=== What you need to do ===
Your copy starts at the line containing "potted plant: none" and ends at the last line below. Copy exactly, without pictures.

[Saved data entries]
"""
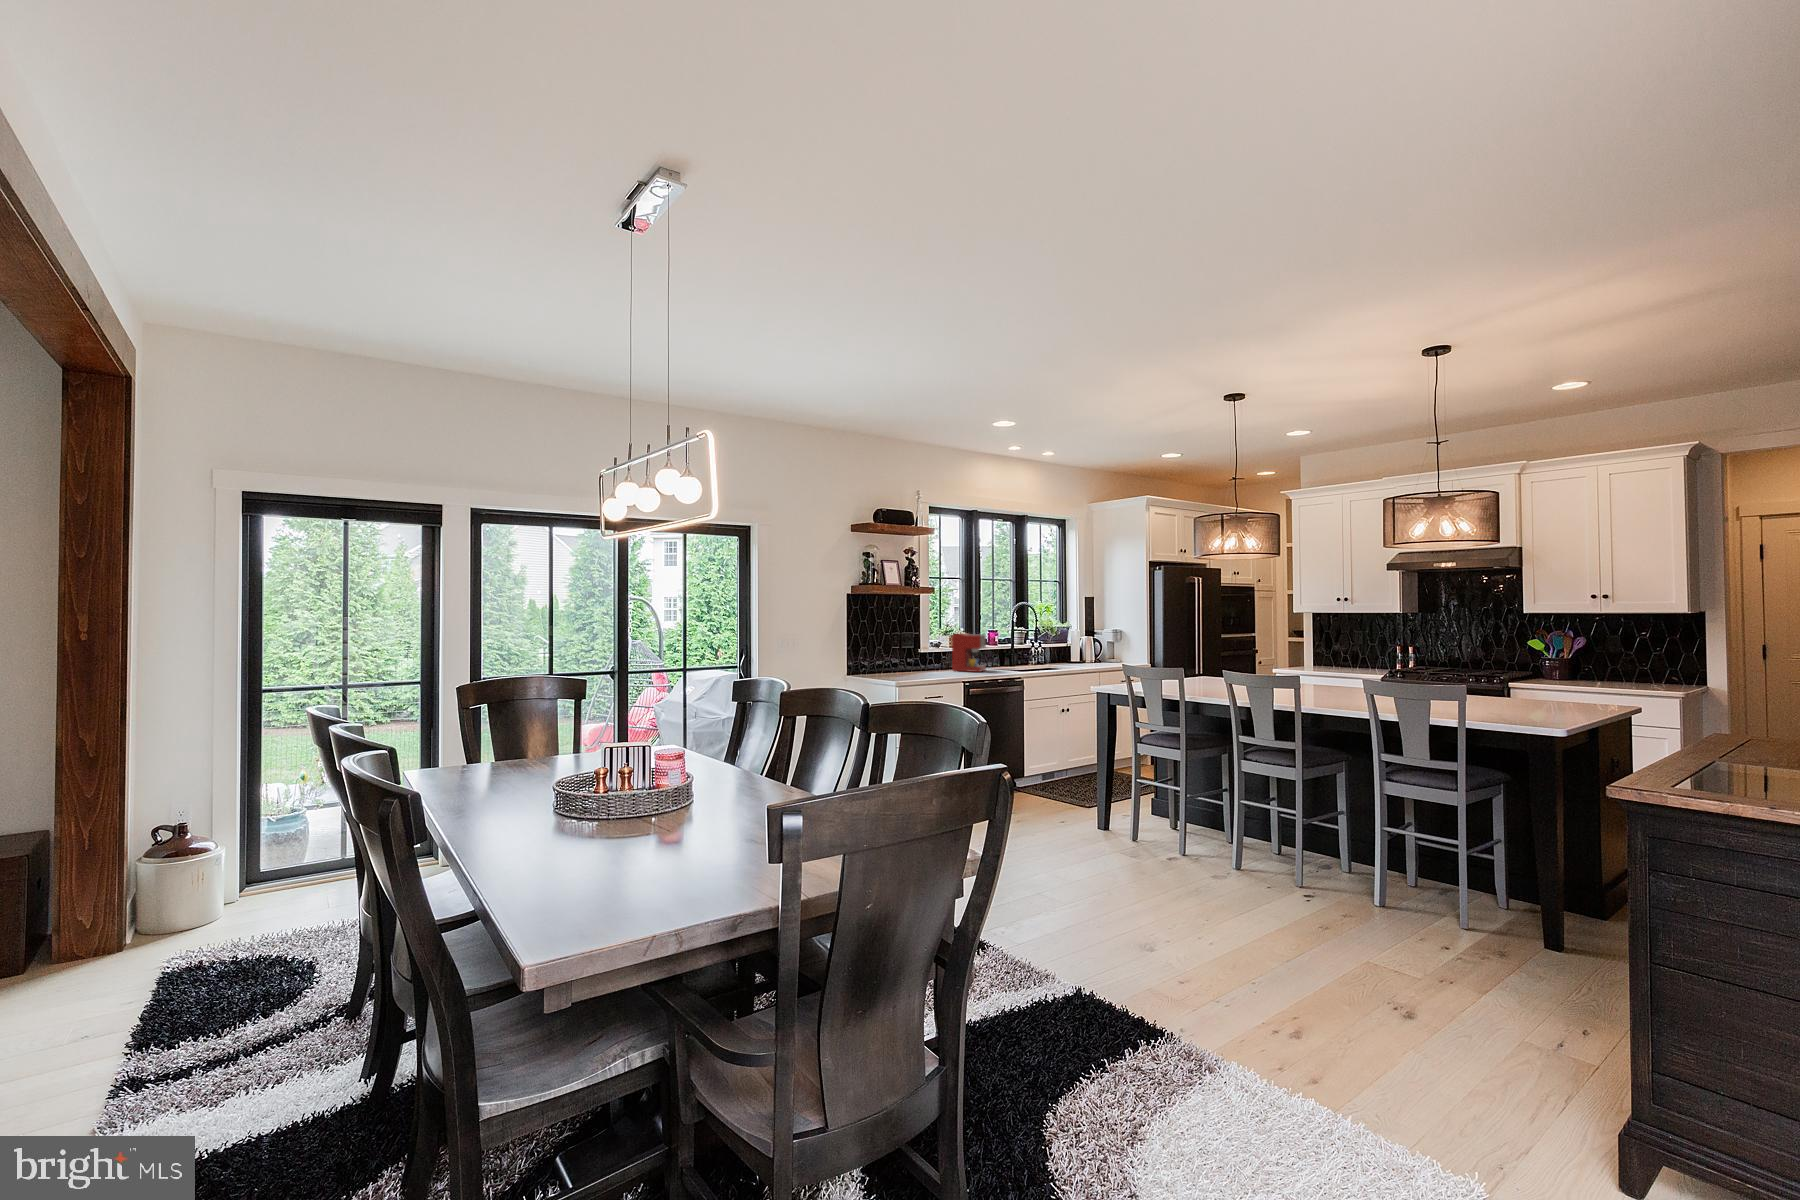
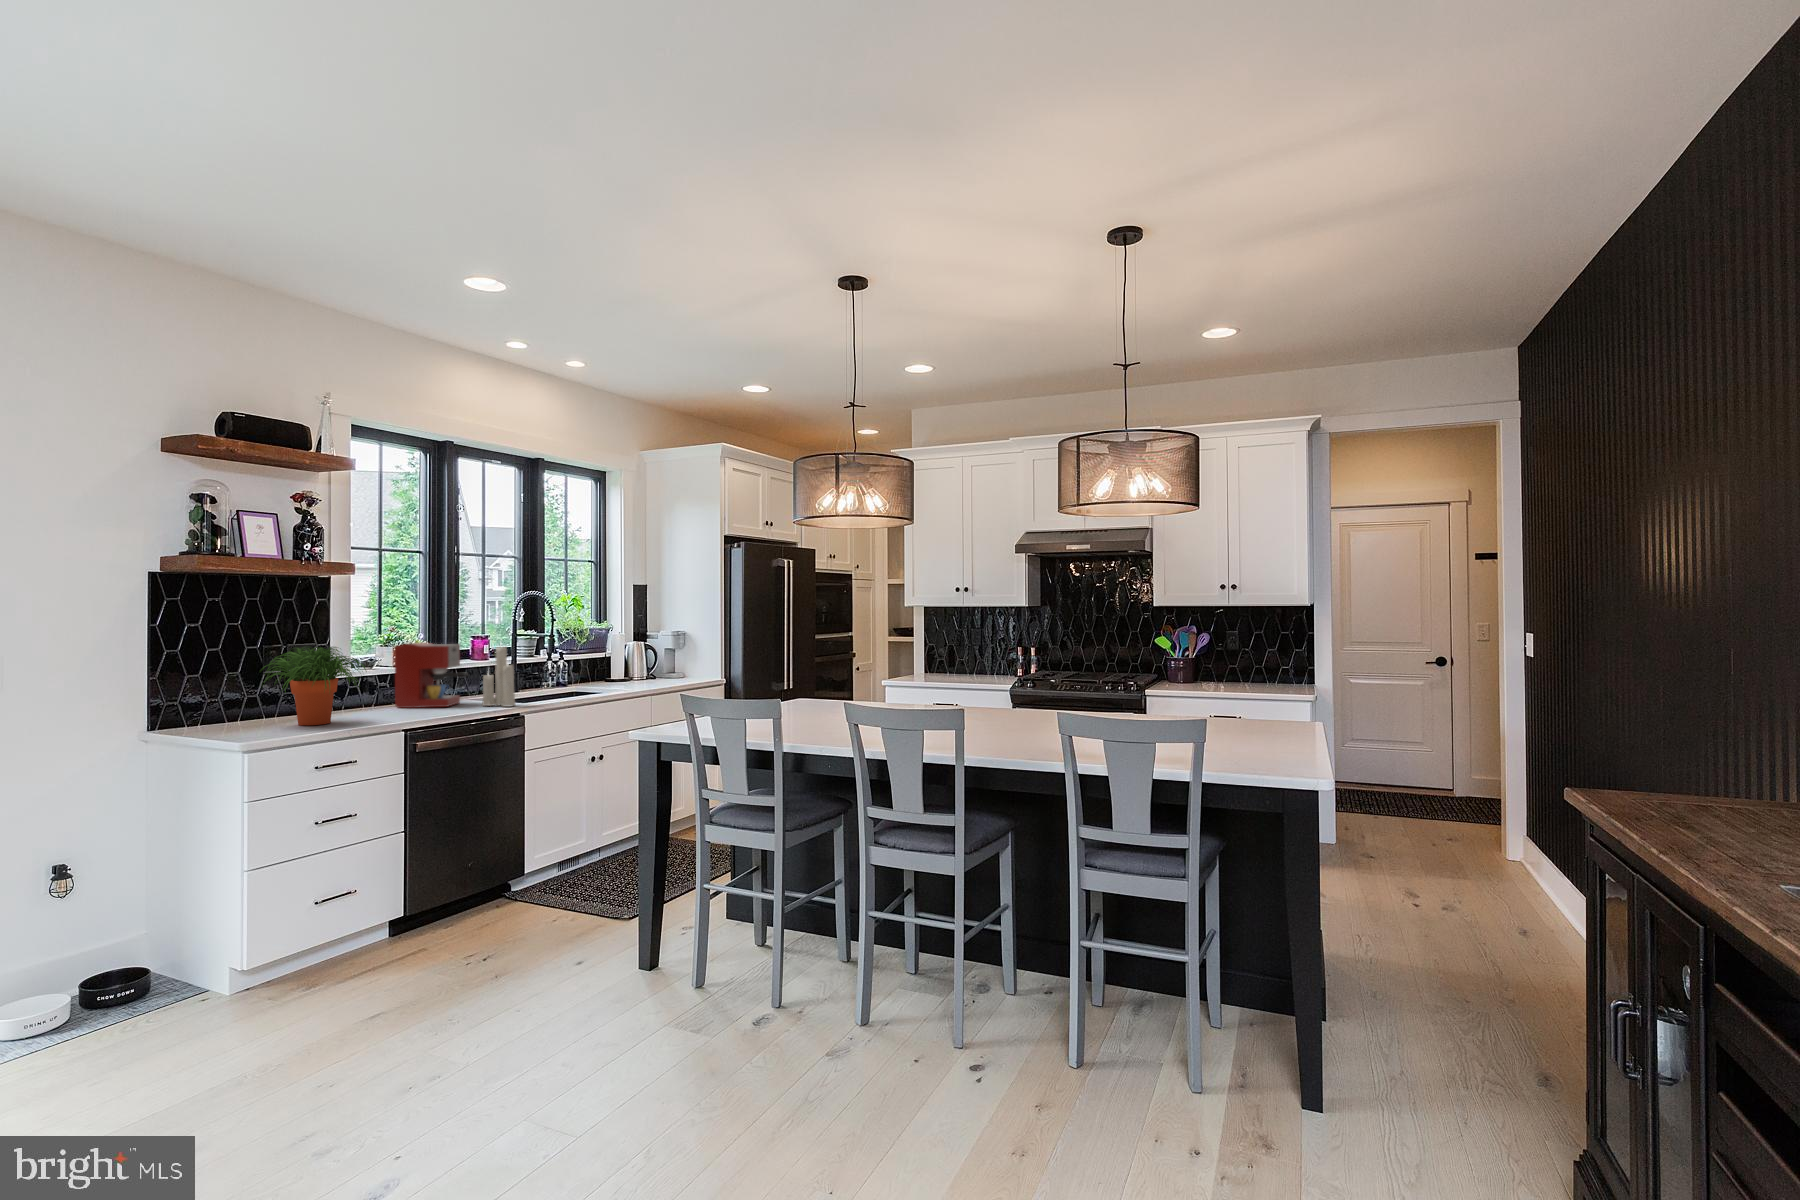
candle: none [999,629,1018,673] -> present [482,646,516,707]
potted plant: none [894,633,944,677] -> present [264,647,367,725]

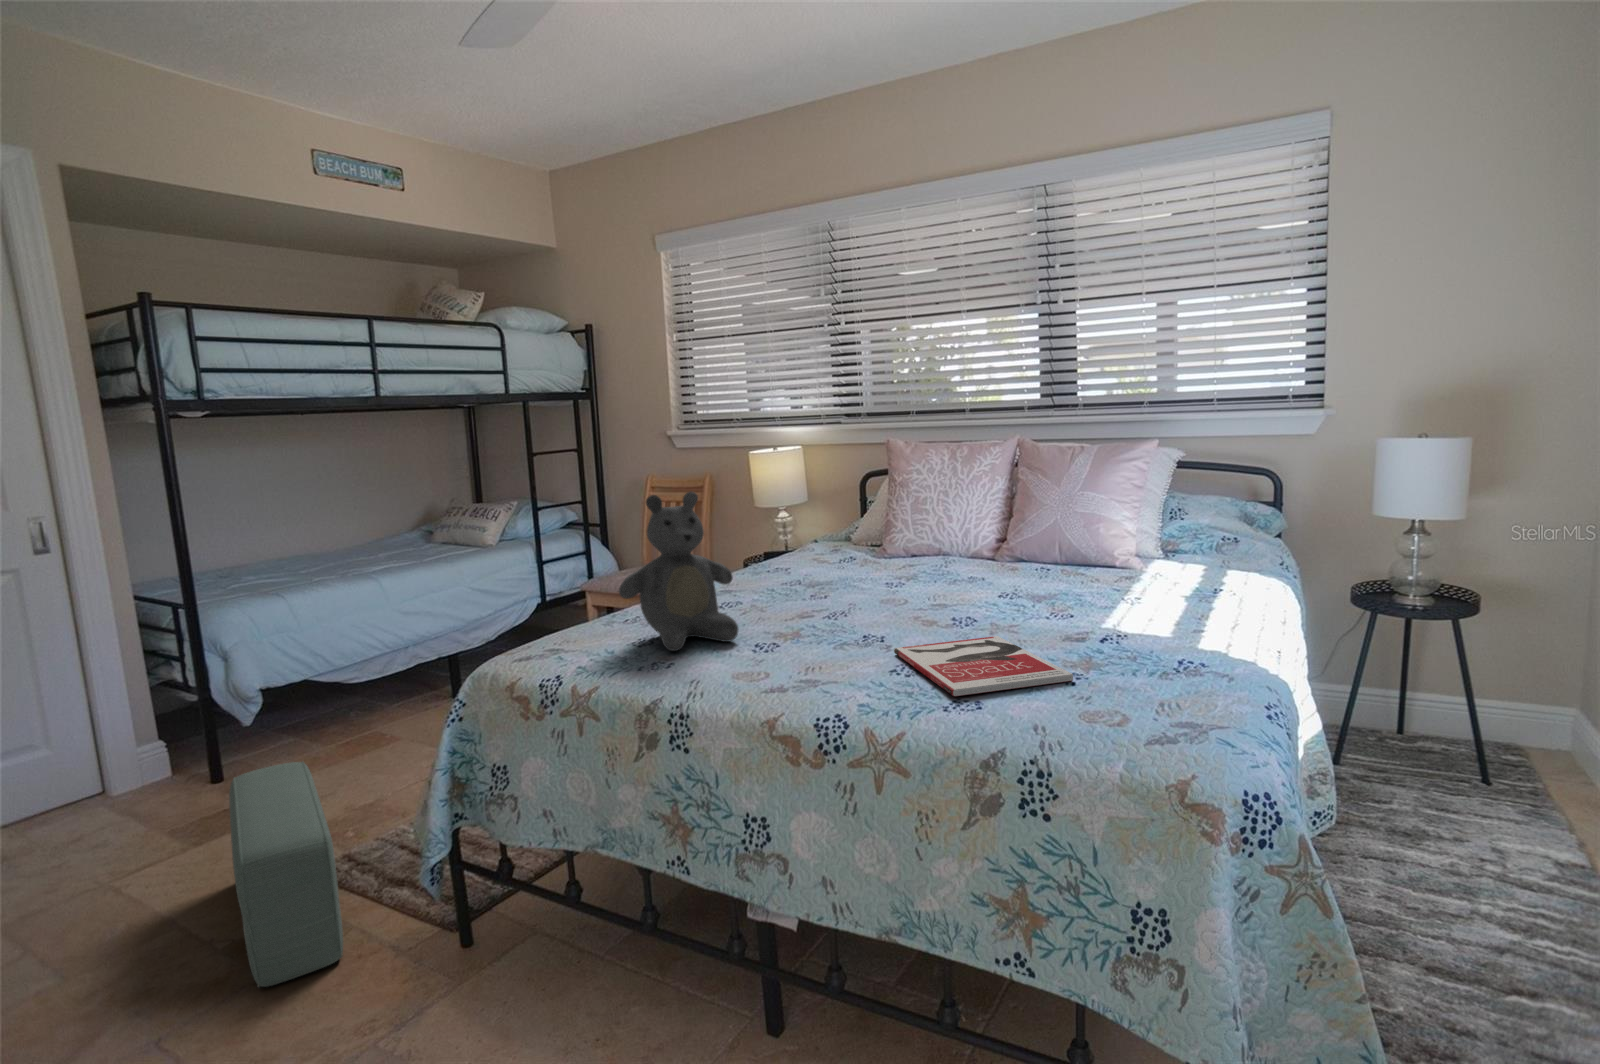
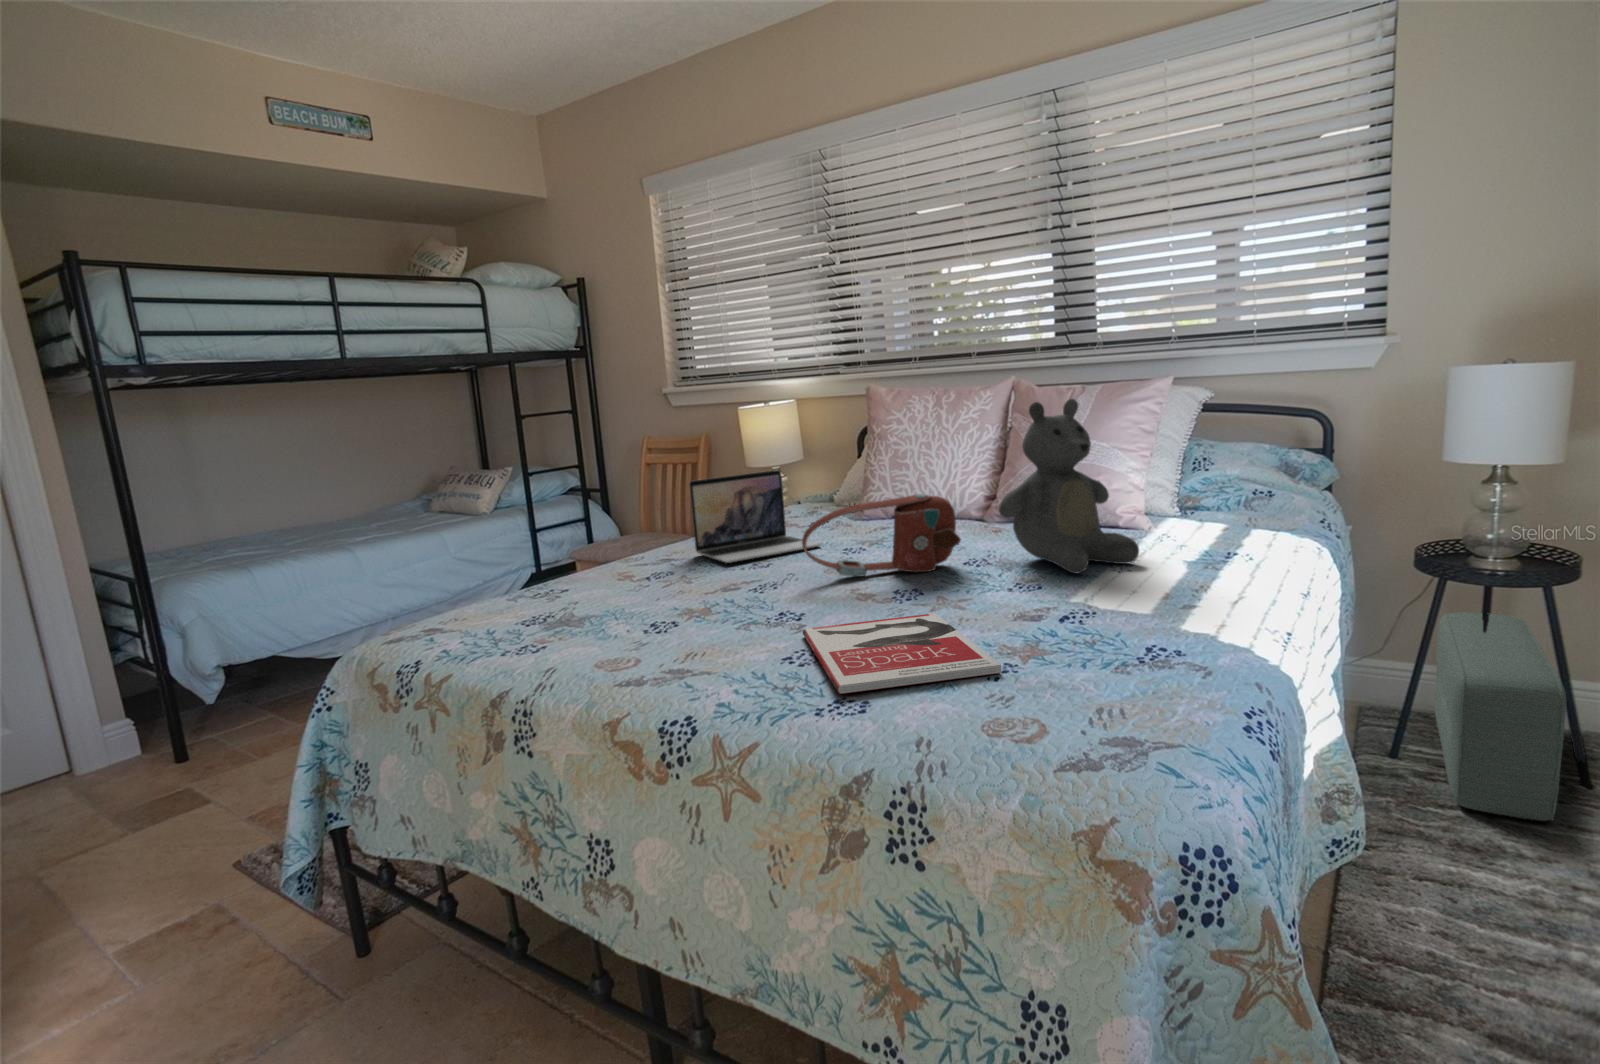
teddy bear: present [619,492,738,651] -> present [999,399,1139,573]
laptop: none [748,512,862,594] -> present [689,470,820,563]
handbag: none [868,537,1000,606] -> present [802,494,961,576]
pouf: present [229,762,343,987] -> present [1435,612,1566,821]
"""
=== Task output ===
potted plant: none [894,633,944,677] -> present [264,647,367,725]

teddy bear: present [619,492,738,651] -> present [999,399,1139,573]
laptop: none [748,512,862,594] -> present [689,470,820,563]
handbag: none [868,537,1000,606] -> present [802,494,961,576]
pouf: present [229,762,343,987] -> present [1435,612,1566,821]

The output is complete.